Illinois Clears Backlog of Income Tax Refunds and Reaps Surpluses

September 26, 2014

As recently as 2011, the State of Illinois projected its backlog of unpaid income tax refunds could increase to more than $1.0 billion but by the end of FY2014 nearly all refunds were paid. In FY2015, for the second year in a row, the State transferred revenues originally diverted to pay for refunds back into the operating budget.

In FY2014 the State ended the year with only $1.6 million in approved refunds yet to be paid compared to a peak of $735 million in FY2010. The State also received a transfer into the FY2015 General Funds operating budget totaling $63.2 million from a surplus of income tax receipts diverted for refunds in FY2014. Similarly, the State transferred a surplus of diverted income tax revenues totaling $397 million into the FY2014 General Funds budget that were set aside for refunds in FY2013. However, the backlog of unpaid income tax refunds was much higher, totaling $45 million at the end of FY2013.

The General Funds revenue estimates included in the State’s annual budgets are based on corporate and individual income tax revenue net of amounts diverted to the Income Tax Refund Fund to pay for anticipated refunds.

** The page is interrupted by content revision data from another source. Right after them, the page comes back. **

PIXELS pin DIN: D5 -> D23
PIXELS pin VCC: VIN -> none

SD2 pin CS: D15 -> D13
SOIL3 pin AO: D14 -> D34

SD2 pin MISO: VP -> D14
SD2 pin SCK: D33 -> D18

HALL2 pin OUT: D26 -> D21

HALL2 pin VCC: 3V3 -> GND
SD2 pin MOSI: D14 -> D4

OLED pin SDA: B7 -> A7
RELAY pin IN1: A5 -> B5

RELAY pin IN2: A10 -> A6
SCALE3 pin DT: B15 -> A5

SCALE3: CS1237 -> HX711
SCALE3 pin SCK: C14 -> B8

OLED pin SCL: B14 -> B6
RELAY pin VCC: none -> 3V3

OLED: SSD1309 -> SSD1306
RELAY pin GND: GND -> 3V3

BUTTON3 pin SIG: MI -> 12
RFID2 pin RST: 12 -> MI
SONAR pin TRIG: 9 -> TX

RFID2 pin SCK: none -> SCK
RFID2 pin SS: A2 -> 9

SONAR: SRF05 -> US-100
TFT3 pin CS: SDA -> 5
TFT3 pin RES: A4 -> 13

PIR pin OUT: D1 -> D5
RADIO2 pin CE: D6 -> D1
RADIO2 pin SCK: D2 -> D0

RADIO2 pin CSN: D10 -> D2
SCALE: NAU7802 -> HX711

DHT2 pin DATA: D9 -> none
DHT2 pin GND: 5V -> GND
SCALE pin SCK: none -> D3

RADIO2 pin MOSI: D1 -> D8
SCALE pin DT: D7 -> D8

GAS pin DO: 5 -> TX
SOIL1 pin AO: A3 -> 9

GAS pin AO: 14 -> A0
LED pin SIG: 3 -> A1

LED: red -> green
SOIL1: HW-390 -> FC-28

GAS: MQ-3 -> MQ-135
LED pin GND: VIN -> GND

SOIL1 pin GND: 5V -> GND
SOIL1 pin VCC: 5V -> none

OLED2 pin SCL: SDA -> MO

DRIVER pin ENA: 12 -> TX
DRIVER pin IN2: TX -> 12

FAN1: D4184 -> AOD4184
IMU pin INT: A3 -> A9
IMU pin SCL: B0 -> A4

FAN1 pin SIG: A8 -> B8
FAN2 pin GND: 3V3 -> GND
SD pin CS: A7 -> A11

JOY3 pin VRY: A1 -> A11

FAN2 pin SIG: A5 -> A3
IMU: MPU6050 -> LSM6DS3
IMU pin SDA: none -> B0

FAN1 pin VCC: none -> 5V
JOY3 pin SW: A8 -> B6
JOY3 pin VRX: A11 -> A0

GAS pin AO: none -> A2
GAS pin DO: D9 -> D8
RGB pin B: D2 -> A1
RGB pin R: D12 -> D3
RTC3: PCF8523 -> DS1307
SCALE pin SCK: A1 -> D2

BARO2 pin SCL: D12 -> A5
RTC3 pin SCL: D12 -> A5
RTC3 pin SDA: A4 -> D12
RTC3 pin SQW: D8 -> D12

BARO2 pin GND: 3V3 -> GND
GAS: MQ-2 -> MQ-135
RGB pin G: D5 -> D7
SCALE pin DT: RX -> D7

Each year diversion rates, known as Refund Fund rates, are determined in order to repay expected overpayment of taxes by individuals and businesses. The higher the Refund Fund rates are set, the less revenue is available to support the State’s regular General Funds expenditures.

Under the Illinois Income Tax Act, any surplus in the Income Tax Refund Fund is required to be transferred to the General Funds at the beginning of the next fiscal year. If approved refunds remain unpaid at the end of the year, diversions from the next year’s income tax receipts are then used to pay any backlog of unpaid refunds.

The chart to the right shows the Refund Fund rates for each year from FY2008 through FY2015 and the backlog of unpaid refunds for each year.

Refund Fund rates in the chart were set by Illinois General Assembly as part of the annual budget process. If the rates are not set legislatively prior to each year they are then determined by statutory formula. The formula calls for total refunds paid to be added to the refunds approved but unpaid at the end of the year and divides that sum by the gross receipts. The last time the rates were set using the formula was FY1998.

In FY2014 the legislature set the individual income tax Refund Fund rate at 9.5% and in FY2015 the rate was increased to 10.0%.
Corporate income taxes were diverted for refunds at a rate of 13.4% in FY2014, which is increased to 14.0% in FY2015.

The rates were previously lowered in FY2014 in response to the
surplus of $397 million that existed at the end of FY2013. In FY2013
the rates were 9.75% for individual income taxes and 14.0% for corporate income taxes.

Despite the surplus in FY2014, the FY2015 rates are increased due to the partial rollback of the income tax increase that takes place halfway through the fiscal year. On January 1, 2015 the individual income tax rate is reduced to 3.75% from 5.0% and the corporate income tax rate declines to 5.25% from 7.0%.

The midyear decline in gross income tax receipts that is expected in FY2015 due to the lower rates will lead to demand for some larger refunds based on the higher tax rate at the beginning of the year. Some of the refunds from the beginning of the year will be paid through diverted funds from a lower amount collected in the second half of the year. By diverting revenues at the higher refund rates in FY2015, which was also proposed in the Governor’s recommended FY2015 budget, the State aims to avoid increasing the backlog of unpaid refunds at the end of the fiscal year.